The request: Format the lines of the records from the line containing "collectors: D. Neill, W." through the line containing "elevation (m): 1930" as a Markdown table with the columns Row and Line, skipping any blank lines.

--- Start Supplied records ---

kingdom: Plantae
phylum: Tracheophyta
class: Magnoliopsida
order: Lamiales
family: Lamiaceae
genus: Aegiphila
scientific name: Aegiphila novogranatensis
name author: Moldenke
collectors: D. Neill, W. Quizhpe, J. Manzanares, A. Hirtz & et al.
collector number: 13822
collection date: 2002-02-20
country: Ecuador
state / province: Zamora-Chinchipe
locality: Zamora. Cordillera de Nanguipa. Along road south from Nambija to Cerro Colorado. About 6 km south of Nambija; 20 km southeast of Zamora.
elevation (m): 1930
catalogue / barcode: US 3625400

--- End Supplied records ---
--- Start Supplied records ---

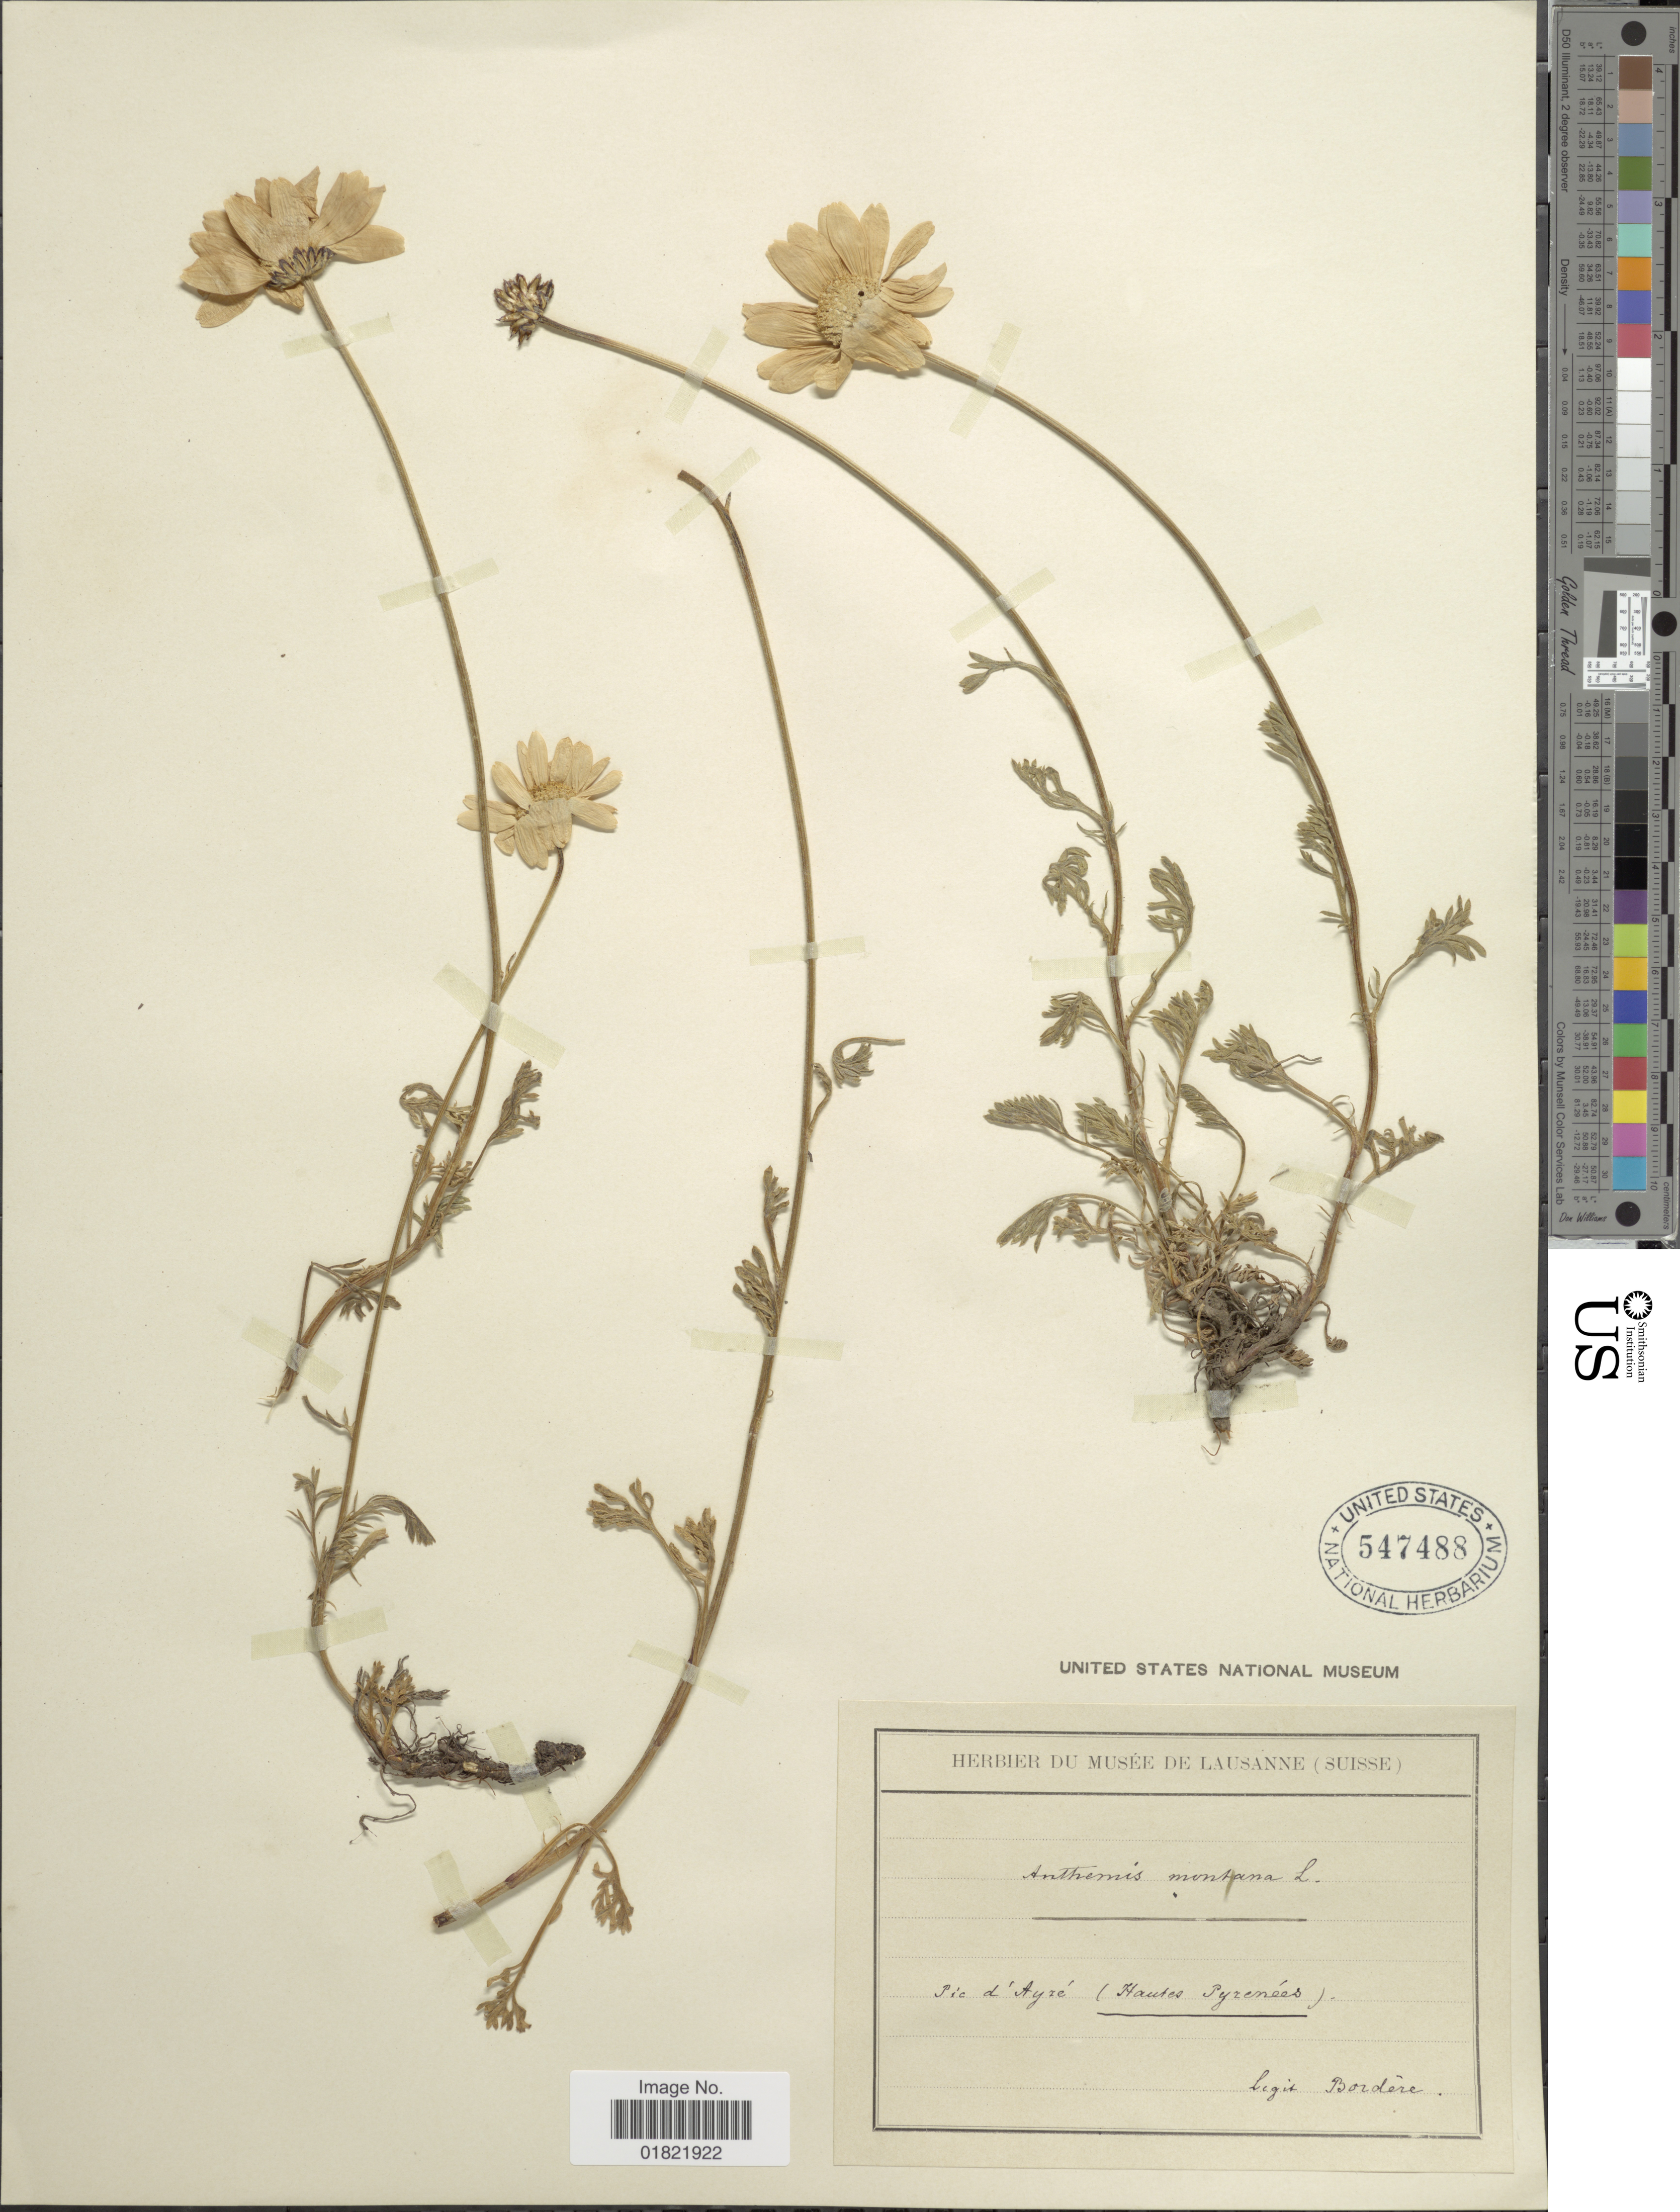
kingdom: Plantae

--- End Supplied records ---
--- Start Supplied records ---

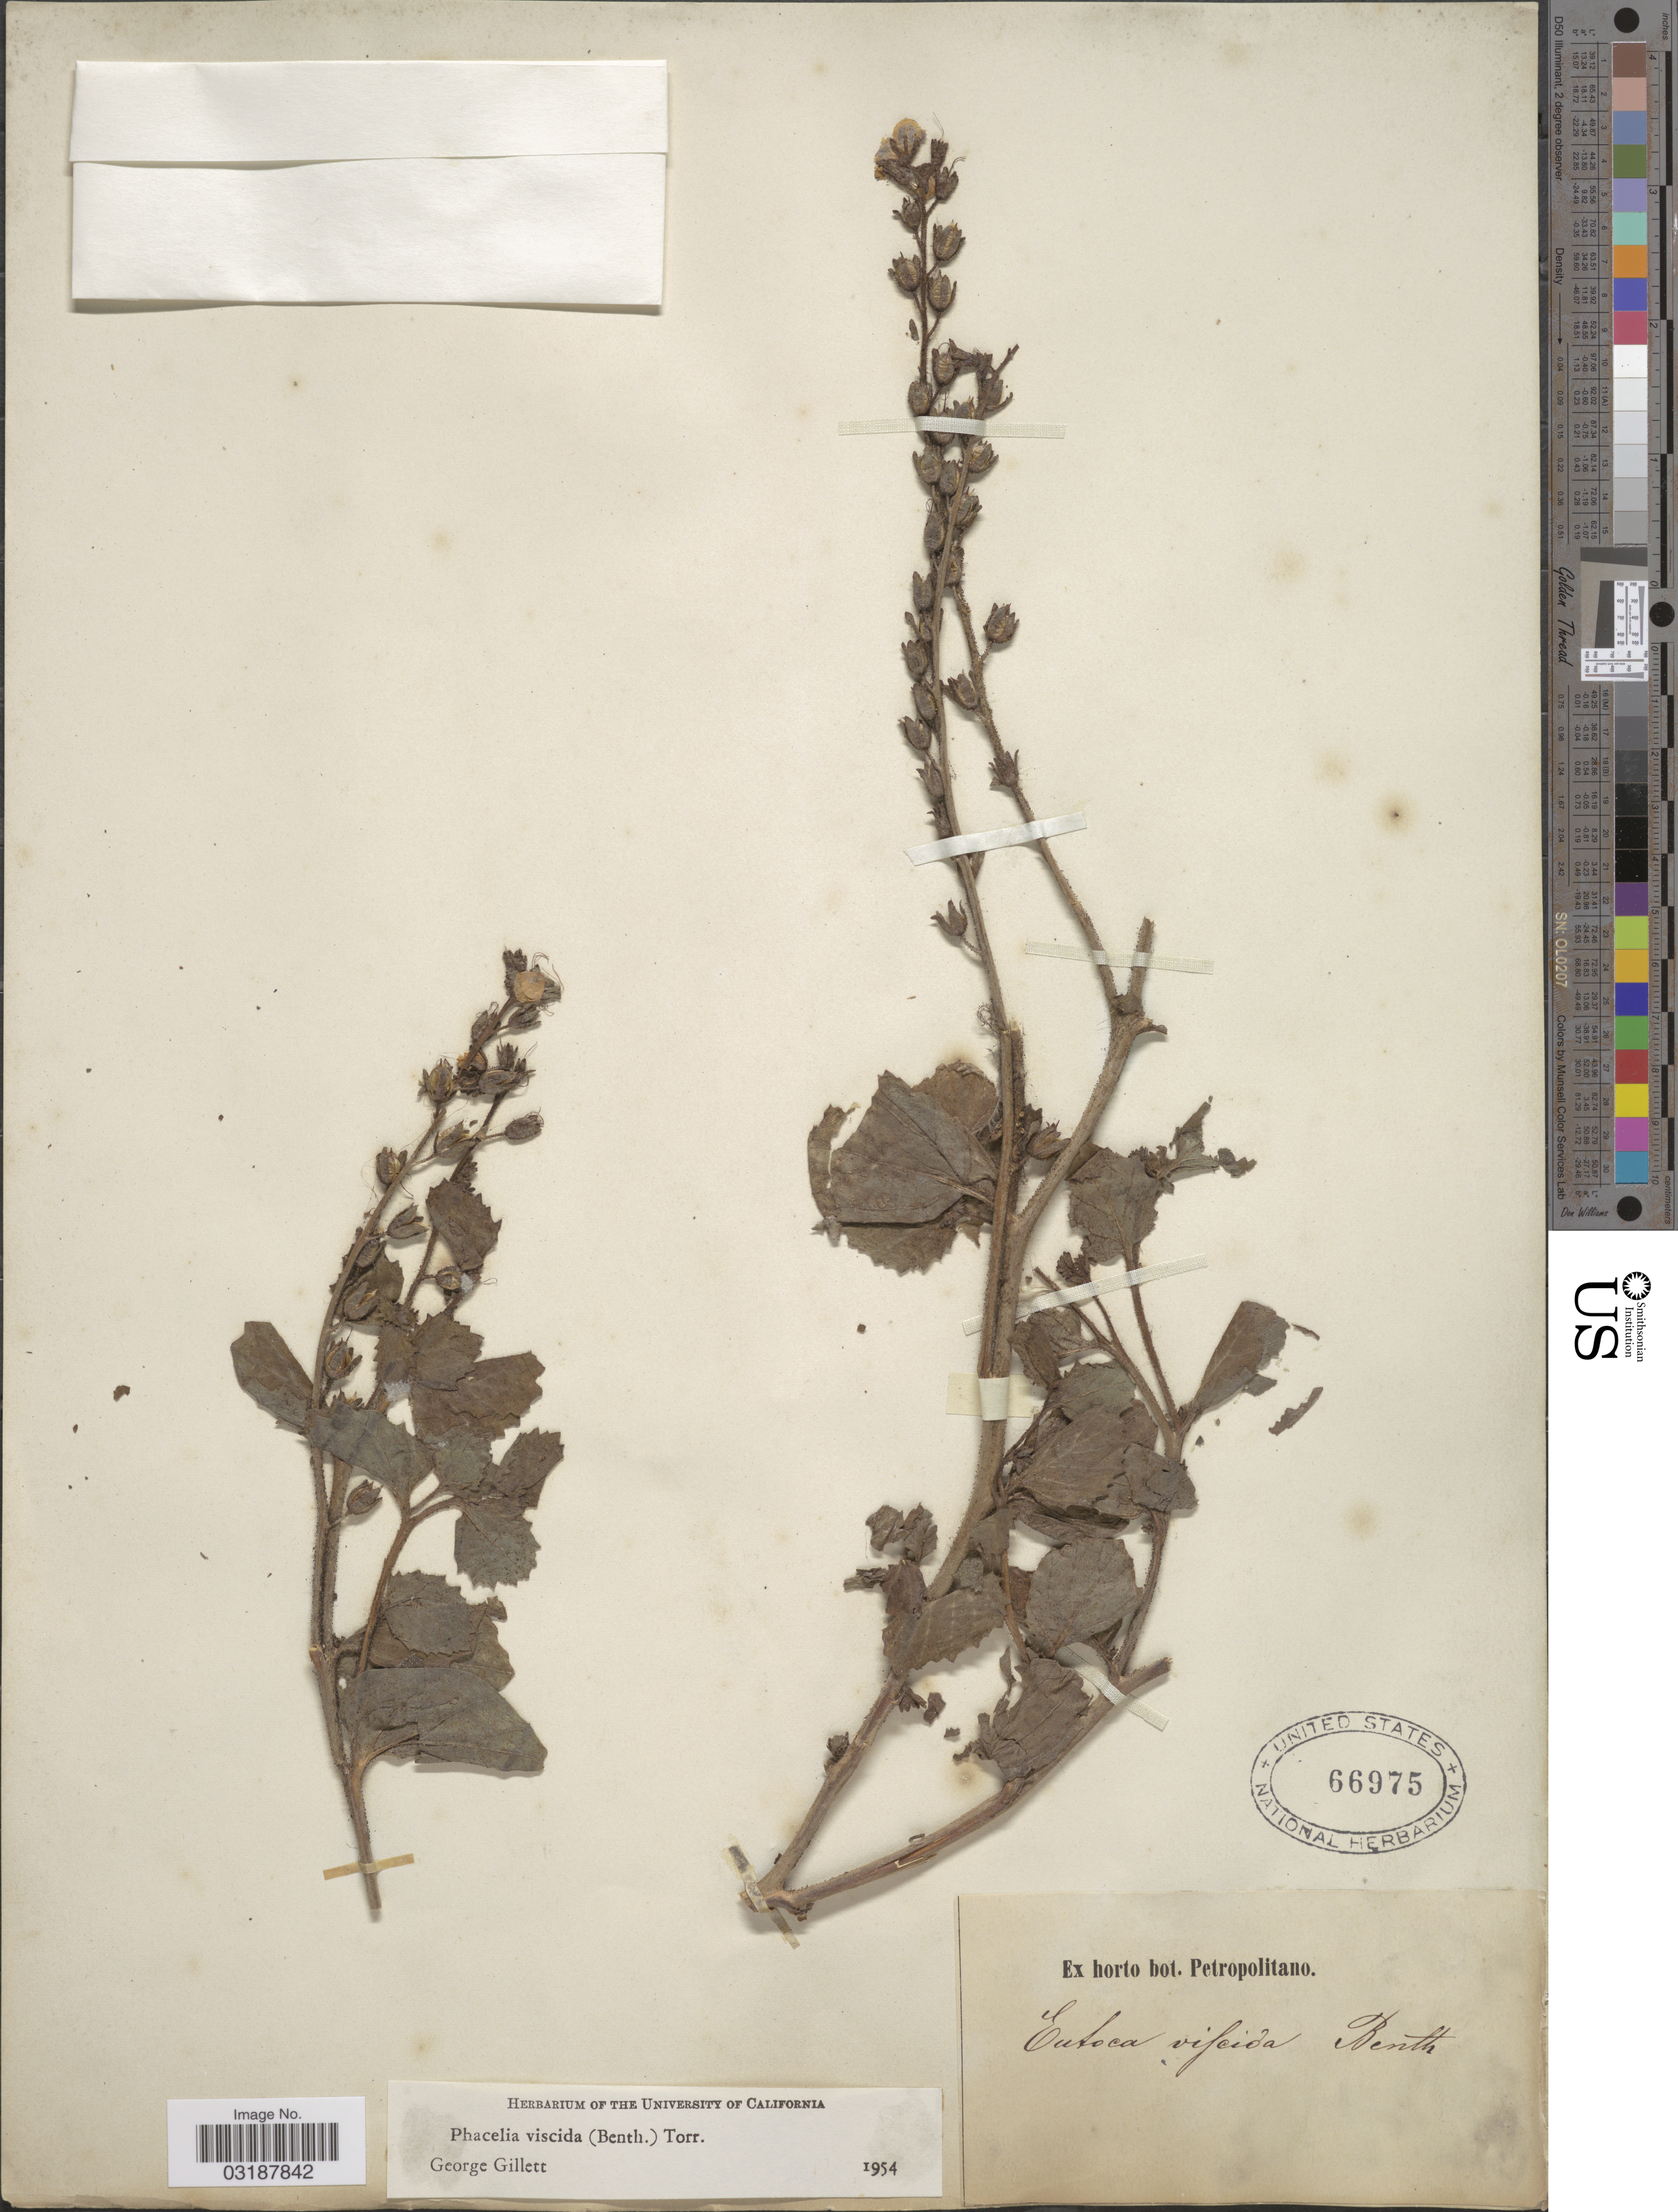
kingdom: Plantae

--- End Supplied records ---

Expected answer:
| Row | Line |
|---|---|
| 1 | collectors: D. Neill, W. Quizhpe, J. Manzanares, A. Hirtz & et al. |
| 2 | collector number: 13822 |
| 3 | collection date: 2002-02-20 |
| 4 | country: Ecuador |
| 5 | state / province: Zamora-Chinchipe |
| 6 | locality: Zamora. Cordillera de Nanguipa. Along road south from Nambija to Cerro Colorado. About 6 km south of Nambija; 20 km southeast of Zamora. |
| 7 | elevation (m): 1930 |